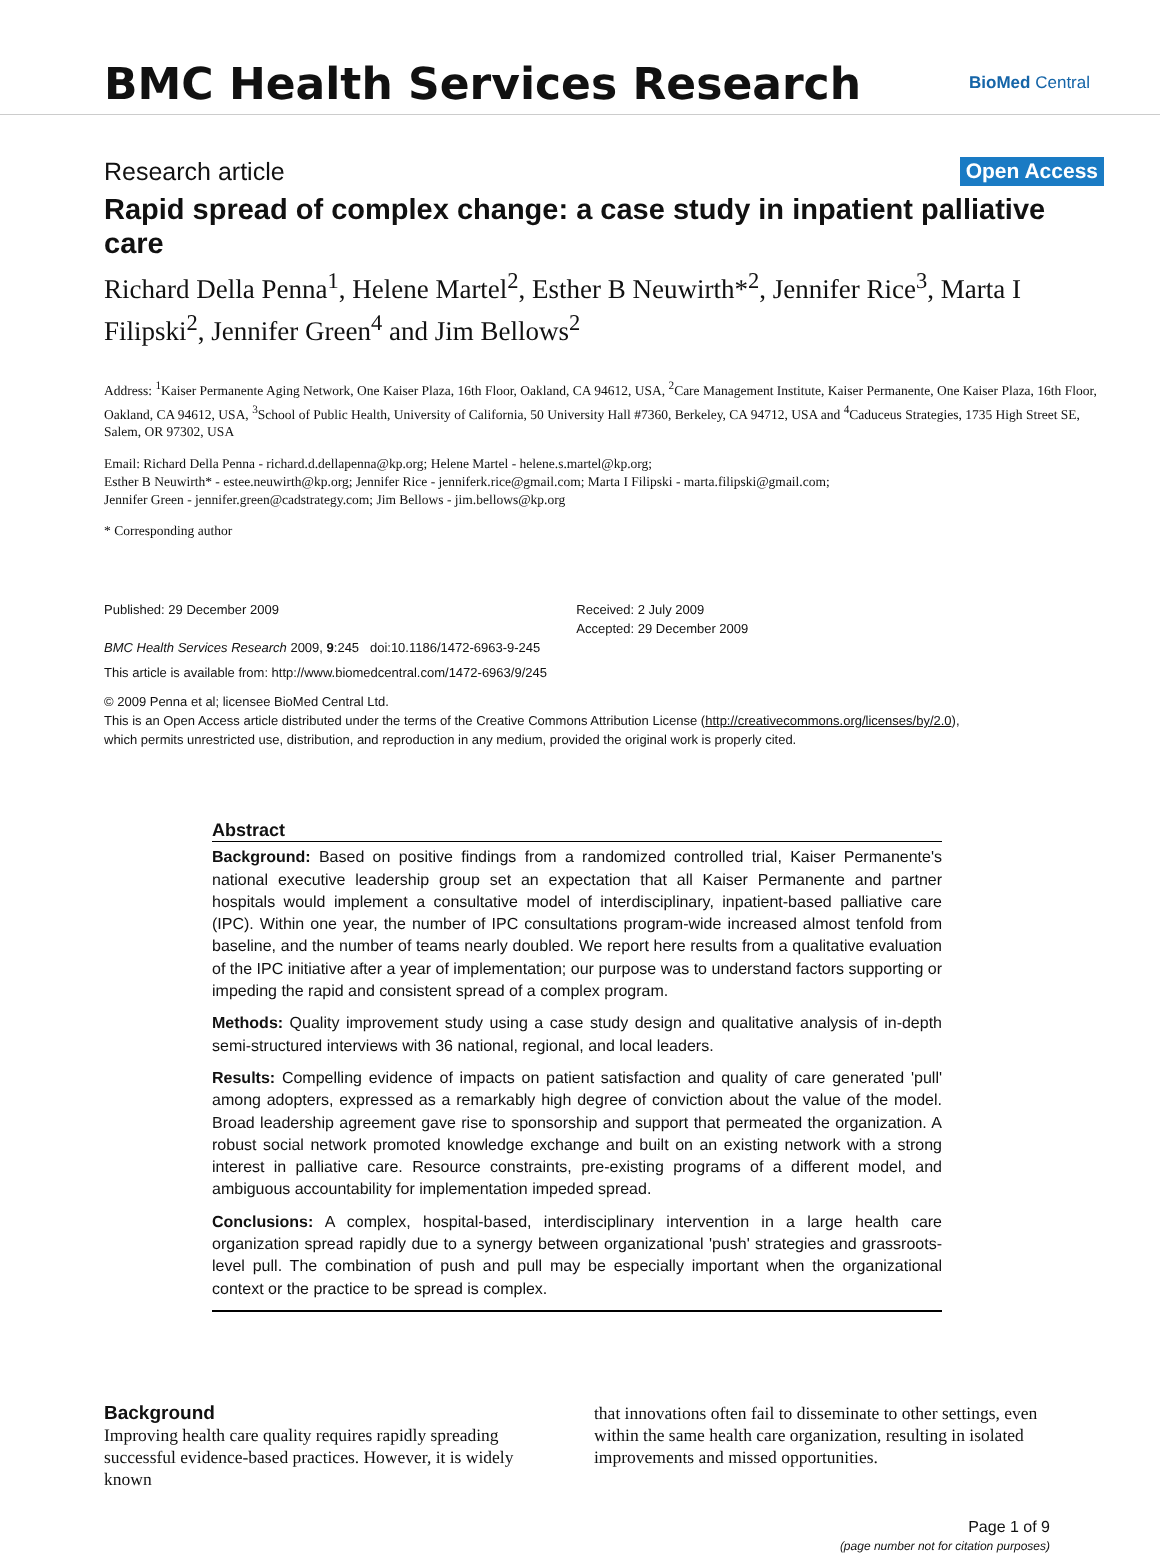BMC Health Services Research
BioMed Central
Research article Open Access
Rapid spread of complex change: a case study in inpatient palliative care
Richard Della Penna<sup>1</sup>, Helene Martel<sup>2</sup>, Esther B Neuwirth*<sup>2</sup>, Jennifer Rice<sup>3</sup>, Marta I Filipski<sup>2</sup>, Jennifer Green<sup>4</sup> and Jim Bellows<sup>2</sup>
Address: <sup>1</sup>Kaiser Permanente Aging Network, One Kaiser Plaza, 16th Floor, Oakland, CA 94612, USA, <sup>2</sup>Care Management Institute, Kaiser Permanente, One Kaiser Plaza, 16th Floor, Oakland, CA 94612, USA, <sup>3</sup>School of Public Health, University of California, 50 University Hall #7360, Berkeley, CA 94712, USA and <sup>4</sup>Caduceus Strategies, 1735 High Street SE, Salem, OR 97302, USA
Email: Richard Della Penna - richard.d.dellapenna@kp.org; Helene Martel - helene.s.martel@kp.org;
Esther B Neuwirth* - estee.neuwirth@kp.org; Jennifer Rice - jenniferk.rice@gmail.com; Marta I Filipski - marta.filipski@gmail.com;
Jennifer Green - jennifer.green@cadstrategy.com; Jim Bellows - jim.bellows@kp.org
* Corresponding author
Published: 29 December 2009
BMC Health Services Research 2009, 9:245 doi:10.1186/1472-6963-9-245
Received: 2 July 2009
Accepted: 29 December 2009
This article is available from: http://www.biomedcentral.com/1472-6963/9/245
© 2009 Penna et al; licensee BioMed Central Ltd.
This is an Open Access article distributed under the terms of the Creative Commons Attribution License (http://creativecommons.org/licenses/by/2.0),
which permits unrestricted use, distribution, and reproduction in any medium, provided the original work is properly cited.
Abstract
Background: Based on positive findings from a randomized controlled trial, Kaiser Permanente's national executive leadership group set an expectation that all Kaiser Permanente and partner hospitals would implement a consultative model of interdisciplinary, inpatient-based palliative care (IPC). Within one year, the number of IPC consultations program-wide increased almost tenfold from baseline, and the number of teams nearly doubled. We report here results from a qualitative evaluation of the IPC initiative after a year of implementation; our purpose was to understand factors supporting or impeding the rapid and consistent spread of a complex program.
Methods: Quality improvement study using a case study design and qualitative analysis of in-depth semi-structured interviews with 36 national, regional, and local leaders.
Results: Compelling evidence of impacts on patient satisfaction and quality of care generated 'pull' among adopters, expressed as a remarkably high degree of conviction about the value of the model. Broad leadership agreement gave rise to sponsorship and support that permeated the organization. A robust social network promoted knowledge exchange and built on an existing network with a strong interest in palliative care. Resource constraints, pre-existing programs of a different model, and ambiguous accountability for implementation impeded spread.
Conclusions: A complex, hospital-based, interdisciplinary intervention in a large health care organization spread rapidly due to a synergy between organizational 'push' strategies and grassroots-level pull. The combination of push and pull may be especially important when the organizational context or the practice to be spread is complex.
Background
Improving health care quality requires rapidly spreading successful evidence-based practices. However, it is widely known
that innovations often fail to disseminate to other settings, even within the same health care organization, resulting in isolated improvements and missed opportunities.
Page 1 of 9
(page number not for citation purposes)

Task description: An exact copy of the listing is required, excluding any pictures.

Result for this task:
BMC Health Services Research
BioMed Central
Research article Open Access
Rapid spread of complex change: a case study in inpatient palliative care
Richard Della Penna<sup>1</sup>, Helene Martel<sup>2</sup>, Esther B Neuwirth*<sup>2</sup>, Jennifer Rice<sup>3</sup>, Marta I Filipski<sup>2</sup>, Jennifer Green<sup>4</sup> and Jim Bellows<sup>2</sup>
Address: <sup>1</sup>Kaiser Permanente Aging Network, One Kaiser Plaza, 16th Floor, Oakland, CA 94612, USA, <sup>2</sup>Care Management Institute, Kaiser Permanente, One Kaiser Plaza, 16th Floor, Oakland, CA 94612, USA, <sup>3</sup>School of Public Health, University of California, 50 University Hall #7360, Berkeley, CA 94712, USA and <sup>4</sup>Caduceus Strategies, 1735 High Street SE, Salem, OR 97302, USA
Email: Richard Della Penna - richard.d.dellapenna@kp.org; Helene Martel - helene.s.martel@kp.org;
Esther B Neuwirth* - estee.neuwirth@kp.org; Jennifer Rice - jenniferk.rice@gmail.com; Marta I Filipski - marta.filipski@gmail.com;
Jennifer Green - jennifer.green@cadstrategy.com; Jim Bellows - jim.bellows@kp.org
* Corresponding author
Published: 29 December 2009
BMC Health Services Research 2009, 9:245 doi:10.1186/1472-6963-9-245
Received: 2 July 2009
Accepted: 29 December 2009
This article is available from: http://www.biomedcentral.com/1472-6963/9/245
© 2009 Penna et al; licensee BioMed Central Ltd.
This is an Open Access article distributed under the terms of the Creative Commons Attribution License (http://creativecommons.org/licenses/by/2.0),
which permits unrestricted use, distribution, and reproduction in any medium, provided the original work is properly cited.
Abstract
Background: Based on positive findings from a randomized controlled trial, Kaiser Permanente's national executive leadership group set an expectation that all Kaiser Permanente and partner hospitals would implement a consultative model of interdisciplinary, inpatient-based palliative care (IPC). Within one year, the number of IPC consultations program-wide increased almost tenfold from baseline, and the number of teams nearly doubled. We report here results from a qualitative evaluation of the IPC initiative after a year of implementation; our purpose was to understand factors supporting or impeding the rapid and consistent spread of a complex program.
Methods: Quality improvement study using a case study design and qualitative analysis of in-depth semi-structured interviews with 36 national, regional, and local leaders.
Results: Compelling evidence of impacts on patient satisfaction and quality of care generated 'pull' among adopters, expressed as a remarkably high degree of conviction about the value of the model. Broad leadership agreement gave rise to sponsorship and support that permeated the organization. A robust social network promoted knowledge exchange and built on an existing network with a strong interest in palliative care. Resource constraints, pre-existing programs of a different model, and ambiguous accountability for implementation impeded spread.
Conclusions: A complex, hospital-based, interdisciplinary intervention in a large health care organization spread rapidly due to a synergy between organizational 'push' strategies and grassroots-level pull. The combination of push and pull may be especially important when the organizational context or the practice to be spread is complex.
Background
Improving health care quality requires rapidly spreading successful evidence-based practices. However, it is widely known
that innovations often fail to disseminate to other settings, even within the same health care organization, resulting in isolated improvements and missed opportunities.
Page 1 of 9
(page number not for citation purposes)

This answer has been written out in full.